What you will do:
a. Decide whether each of these statements agrees with the Postgres autovacuum article. (i) The client's largest table held about 18 GB of live rows; (ii) when a row is updated, Postgres modifies it in place; (iii) autovacuum had been losing the race for six months.
b. Carry the Postgres autovacuum article forward from its final sentence.

===== Extracted text

Postgres Autovacuum Tuning for Rails: Stop Table Bloat and Transaction ID Wraparound in Production
A client called me on a Sunday morning last year because their production Rails app had suddenly stopped accepting writes. Postgres was logging a message they had never seen before: “database is not accepting commands to avoid wraparound data loss”. Their largest table had been bloated past 400 GB on disk while only holding about 18 GB of live rows. Autovacuum had been quietly losing the race for nine months and nobody had noticed until the database itself slammed the brakes.
After nineteen years of Rails I can tell you with confidence: Postgres autovacuum tuning is the single most underrated lever for production Rails performance. Most teams ship the defaults forever, those defaults were written for laptops in 2005, and one day a busy table eats the whole afternoon. This post is the playbook I wish that client had had.
What Postgres Autovacuum Actually Does
Postgres uses MVCC — multi-version concurrency control. When you UPDATE a row, Postgres does not modify it in place. It writes a new tuple and marks the old one as dead. When you DELETE a row, the row is just flagged. The space is not reclaimed. Read queries skip dead tuples, but they still pay the cost of walking past them.

==========
===== Record excerpts

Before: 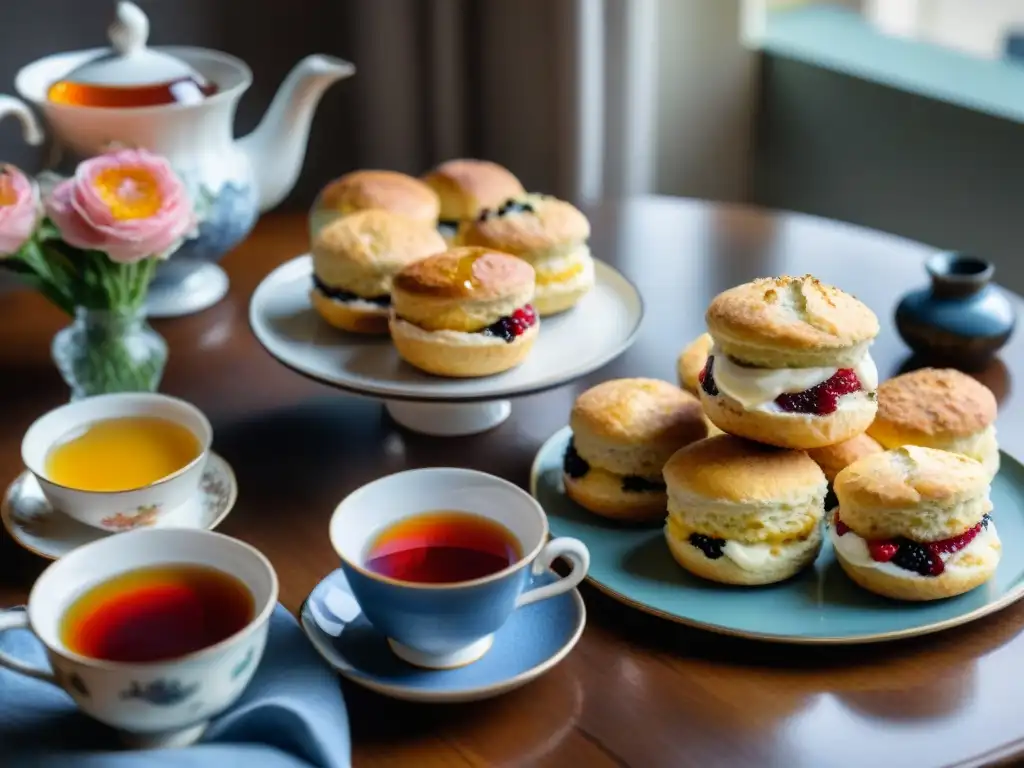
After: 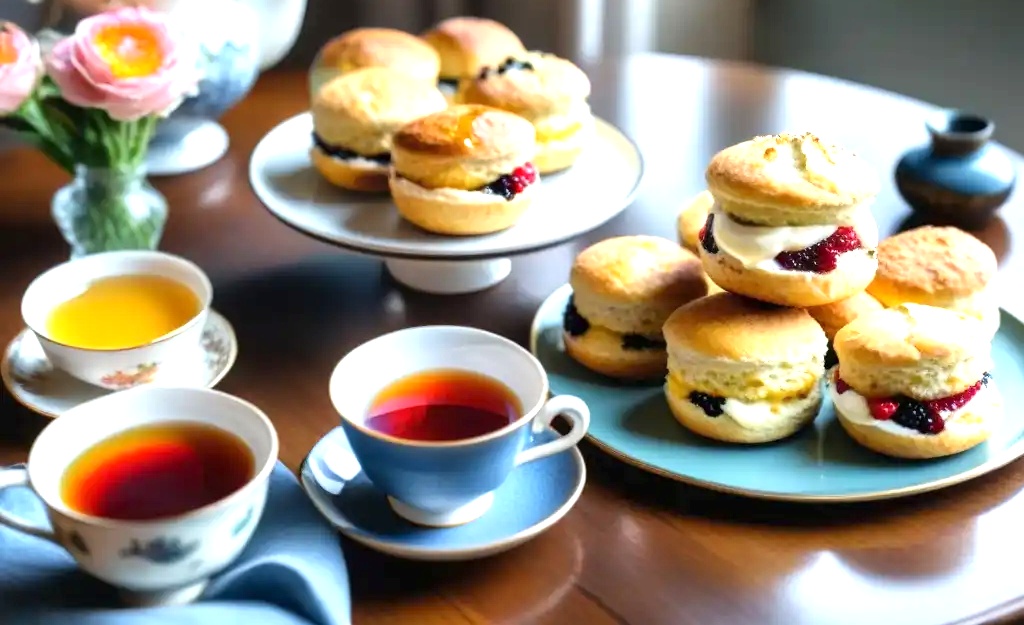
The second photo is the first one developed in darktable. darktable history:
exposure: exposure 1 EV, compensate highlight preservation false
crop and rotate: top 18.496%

==========
===== Record excerpts

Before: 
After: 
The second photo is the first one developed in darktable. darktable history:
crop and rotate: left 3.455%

==========

Answers given:
a.
(i) Yes: "while only holding about 18 GB of live rows".
(ii) No: "Postgres does not modify it in place."
(iii) No: "Autovacuum had been quietly losing the race for nine months".

b.
Autovacuum is the background process that:
- Reclaims space from dead tuples so the table does not grow unbounded.
- Updates the planner statistics that drive query plans (
ANALYZE). - Freezes very old transaction IDs to prevent transaction ID wraparound — Postgres’s apocalyptic 32-bit counter that, if it overflows, takes your database read-only until you fix it.
When autovacuum is healthy you never think about it. When it falls behind you get three flavors of pain: tables that grow several times larger than their live data (bloat), query plans that go sideways because statistics are stale, and the wraparound emergency mode that took down my client.
Why Postgres Autovacuum Tuning Matters for Rails
Rails apps are particularly good at confusing the default autovacuum settings, for three reasons.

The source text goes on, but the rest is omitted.